### Dataset extract
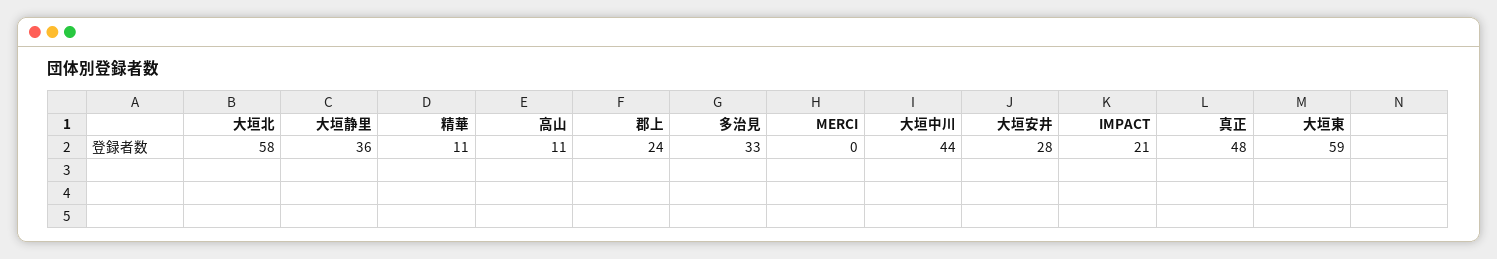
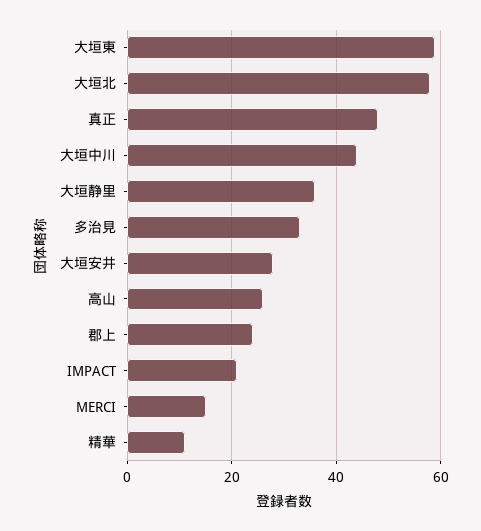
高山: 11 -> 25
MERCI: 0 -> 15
* * *
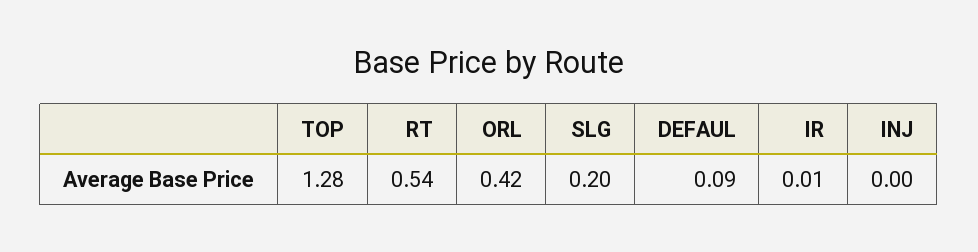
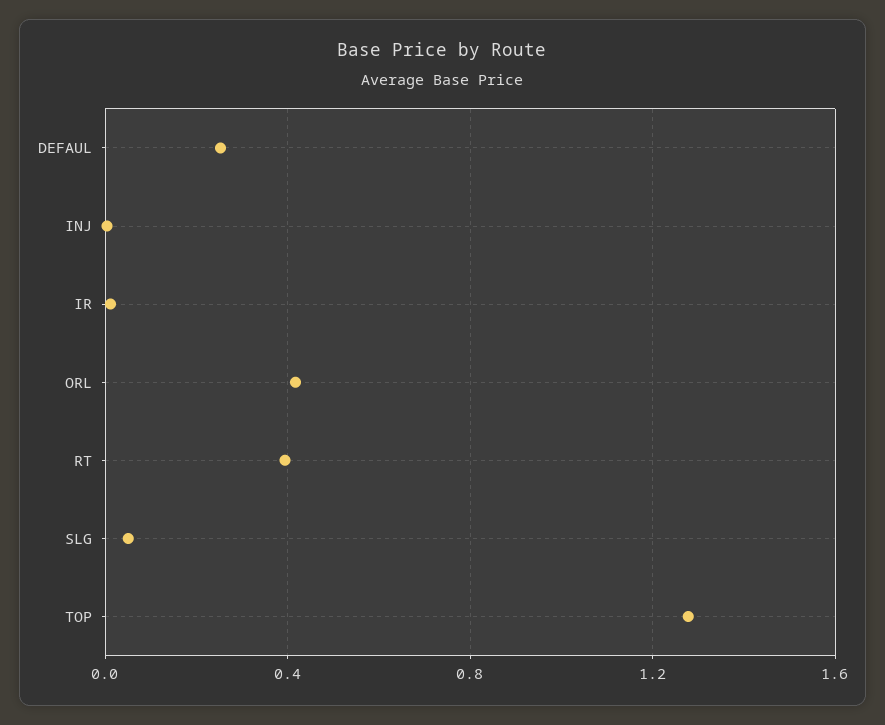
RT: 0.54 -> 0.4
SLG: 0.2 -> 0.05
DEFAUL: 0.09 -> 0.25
---
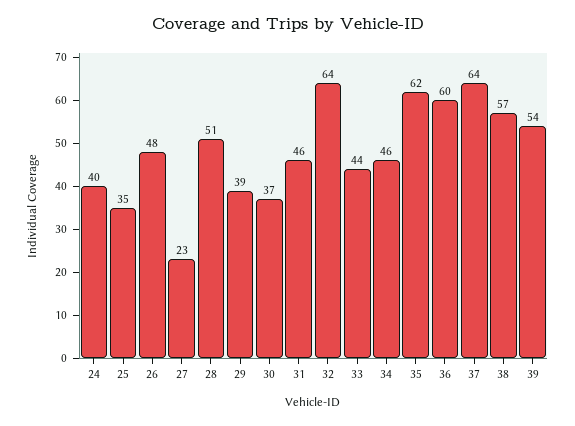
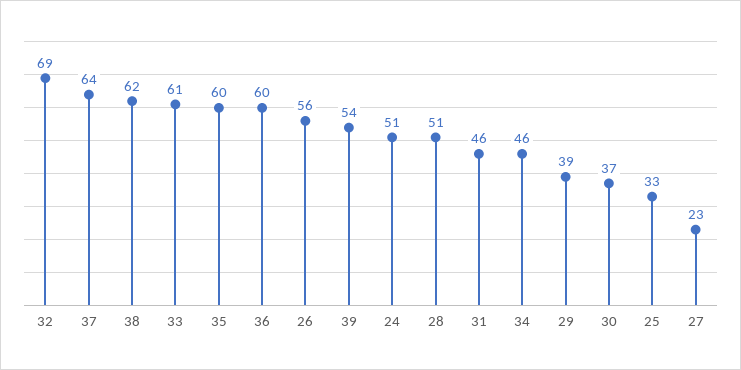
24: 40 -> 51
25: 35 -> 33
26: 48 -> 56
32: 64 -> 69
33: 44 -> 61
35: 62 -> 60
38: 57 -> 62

### About this task
Keep both end lines and retype everything in the records above from the line containing "24: 40 -> 51" through the line containing "38: 57 -> 62", exactly, with nothing else.

### Written response
24: 40 -> 51
25: 35 -> 33
26: 48 -> 56
32: 64 -> 69
33: 44 -> 61
35: 62 -> 60
38: 57 -> 62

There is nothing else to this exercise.